Sorry if this is a little late.
The People of Paper tackles the age-old book themes of sorrow and loss. Unlike most derivative writing that deals with these ideas, Plascencia presents them in a fresh, innovative, and often comical way. After reading some of the posts, I found that most people were surprised with the subject material in People of Paper, and their expectations where changed when reading it. I feel the same. Sorrow and loss are certainly not new themes in novels, yet they are far from becoming passé; there is always something to say about sorrow. To discover this postmodern novel focusing on such recurrent topics, while employing new strategies in its presentation, made for a very interesting read, and I would agree that People of Paper is one of the most interesting novels we’ve read this semester. I would like to focus on these themes and how they are handled in the novel.
Frederico’s bed wetting problem served as a hilarious catalyst for Mercde leaving him. Though it is under a ridiculous circumstance, I know of no woman who would stay with a lover in spite of such a problem, thus the bed-wetting is funny yet true. Frederico’s self-mutilation is handled in such a way that makes the violent act seem absurd and, coincidently, heartbreaking. Frederico’s maiming of himself may seem far-fetched, but I think it is pulled off well with the magical realism that Plascencia creates in the novel. But the most absurd comes when Froggy adopts an Oaxacan Songbird and chooses to listen to its loud calls to deal with the pain of Sandra leaving him. The curandero gives Froggy the bird as an escape to his distress and loneliness.

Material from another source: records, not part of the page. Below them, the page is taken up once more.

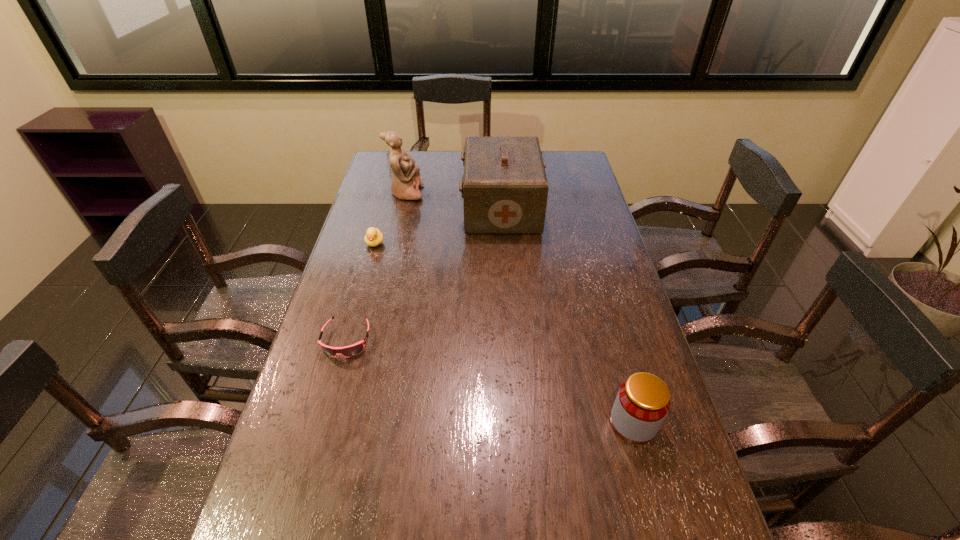
This screenshot has height=540, width=960. Find the location of `free point that satisfies the following two spatial constraints: 1. on the front-facing side of the figurine; 2. on the left side of the nearest object`. free point that satisfies the following two spatial constraints: 1. on the front-facing side of the figurine; 2. on the left side of the nearest object is located at coordinates (354, 423).

Where is `vacant region that satisfies the following two spatial constraints: 1. on the front-facing side of the figurine; 2. on the beak of the second shortest object`? vacant region that satisfies the following two spatial constraints: 1. on the front-facing side of the figurine; 2. on the beak of the second shortest object is located at coordinates (395, 243).

Where is `free spot that satisfies the following two spatial constraints: 1. on the front-facing side of the nearest object; 2. on the right side of the figurine`? free spot that satisfies the following two spatial constraints: 1. on the front-facing side of the nearest object; 2. on the right side of the figurine is located at coordinates (354, 423).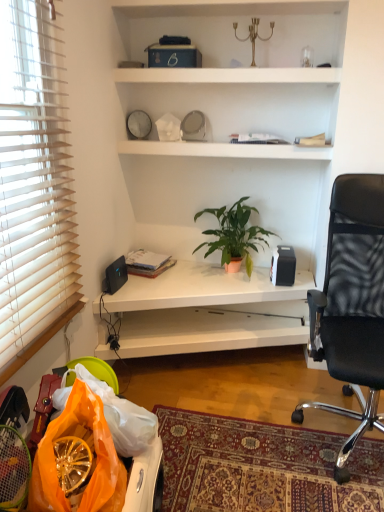
Question: Based on their sizes in the image, would you say black matte speaker at upper right, acting as the first loudspeaker starting from the right, is bigger or smaller than matte black book at left?

Choices:
 (A) small
 (B) big

Answer: (B)

Question: Do you think black matte speaker at upper right, acting as the first loudspeaker starting from the right, is within matte black book at left, or outside of it?

Choices:
 (A) inside
 (B) outside

Answer: (B)

Question: Which of these objects is positioned farthest from the matte black book at left?

Choices:
 (A) black mesh office chair at right
 (B) black plastic speaker at lower left, the 1th loudspeaker when ordered from left to right
 (C) white glossy desk at center
 (D) black matte speaker at upper right, acting as the first loudspeaker starting from the right
 (E) green matte plant at center

Answer: (A)

Question: Estimate the real-world distances between objects in this image. Which object is farther from the black matte speaker at upper right, which ranks as the second loudspeaker in left-to-right order?

Choices:
 (A) green matte plant at center
 (B) matte silver clock at upper center
 (C) black mesh office chair at right
 (D) matte black book at left
 (E) white glossy desk at center

Answer: (B)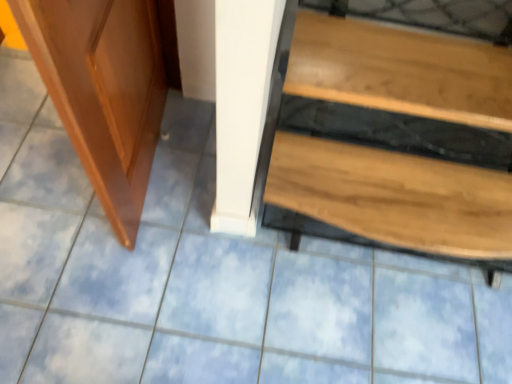
You are a GUI agent. You are given a task and a screenshot of the screen. Output one action in this format:
    pyautogui.click(x=<x>, y=<y>)
    Task: Click on the free point to the left of wooden table at lower right
    
    Given the screenshot: What is the action you would take?
    pyautogui.click(x=177, y=256)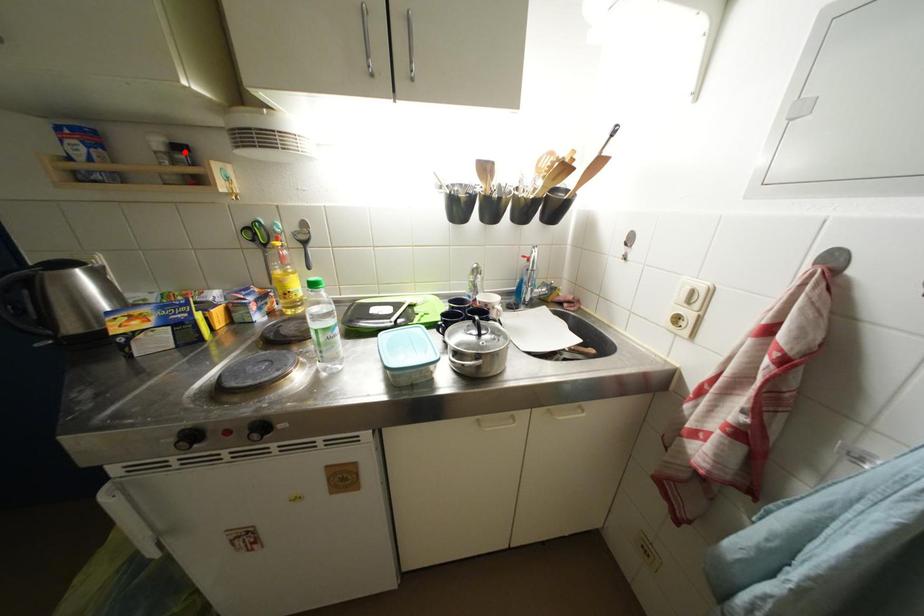
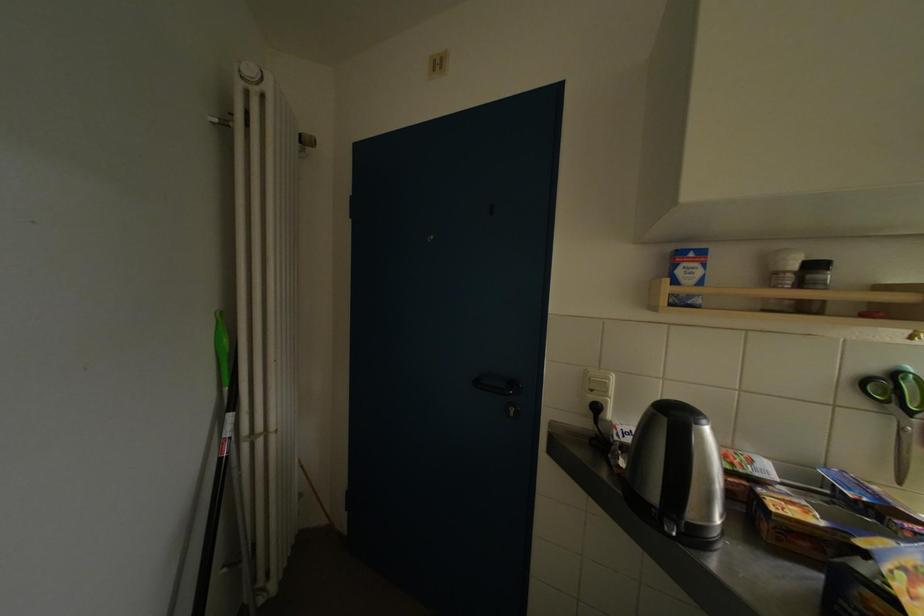
The point at the highlighted location is marked in the first image. Where is the corresponding point in the second image?

(821, 270)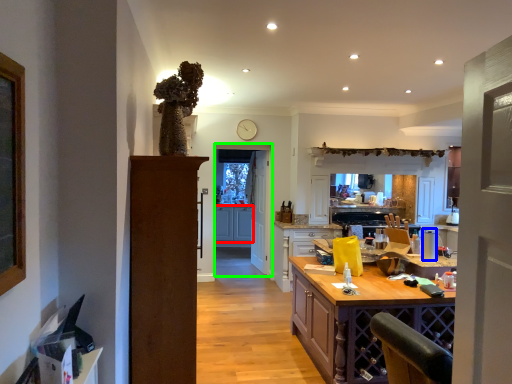
Question: Which is farther away from cabinetry (highlighted by a red box)? appliance (highlighted by a blue box) or glass door (highlighted by a green box)?

Choices:
 (A) appliance
 (B) glass door

Answer: (A)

The idea of escapism is interesting and has been touched on in the posts. Just how Frederico, Froggy, and others escape their loss through pain, Saturn, who turns out to be a character named Salvador Plascencia, escapes his loss by creating these self-mutilating characters. This part of the book I found strange and startling but also very interesting. I like the idea of the writer putting himself so freely and to the forefront of the text that deals with loss. I’ve read many novels that tackle this subject matter (there seems to be at least a tinge of this idea in at least all of them) and I’ve always felt that there is some sort of cathartic process going on, like the writer is putting his characters through loss and pain in order to deal with his own. I think that Plascencia recognizes this and thus puts himself right in the text, like he is saying that he is dealing with it just like his characters, as if he is beating us to the punch.